Courage centers not on standing up to others but on staying true to your self

When a principled person stands up to a powerful person, especially when that powerful person is autocratic or atrocious, then that act of standing up is often seen as courageous – and rightly so.

Still, it’s important to not reduce courage only to standing up to outside forces. Such an externalized conception of courage can make people glamorize rebellion against any authority for any cause – they may end up embracing rebellion for rebellion’s sake.

So we need to complement the external conception of courage with its internal essential counterpart. Inner courage centers on standing up to the inner forces that impede us in living according to principles. Gita wisdom explains the best principles to live for and the inner forces that impede us.

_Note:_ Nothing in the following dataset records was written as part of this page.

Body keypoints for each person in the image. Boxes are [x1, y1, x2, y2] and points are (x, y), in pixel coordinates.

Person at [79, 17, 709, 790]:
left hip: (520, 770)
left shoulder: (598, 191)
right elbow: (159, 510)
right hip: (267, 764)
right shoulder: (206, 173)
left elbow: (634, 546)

We are at our core souls who can find lasting fulfillment in loving the supreme person Krishna and in loving all living beings in relationship with him. Such spiritual love is the noblest principle that we can live for. In living for such selfless love, we stay true to ourselves.

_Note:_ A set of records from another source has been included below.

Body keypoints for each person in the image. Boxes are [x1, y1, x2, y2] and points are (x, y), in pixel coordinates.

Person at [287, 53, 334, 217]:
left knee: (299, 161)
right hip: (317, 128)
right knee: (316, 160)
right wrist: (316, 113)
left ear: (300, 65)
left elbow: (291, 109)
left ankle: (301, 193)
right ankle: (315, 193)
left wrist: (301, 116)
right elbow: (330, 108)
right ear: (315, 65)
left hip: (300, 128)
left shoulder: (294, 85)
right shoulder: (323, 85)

But we are often obstructed and frustrated in our attempts to live true to ourselves by the formidable inner force of the mind. The mind can act as an arbitrary autocrat who makes us do atrocious things. To stand up to this inner tyrant, we need courage. The Bhagavad-gita (16.01) points to this inner dimension of courage when in its list of the qualities that characterize the godly it follows courage immediately with purification.

In fact, as compared to the courage needed for standing up to external dictators, the courage needed to stand up to the mind is much greater. And the rewards of such courage are also far greater: the manifestation of our potential for pure love and everlasting happiness.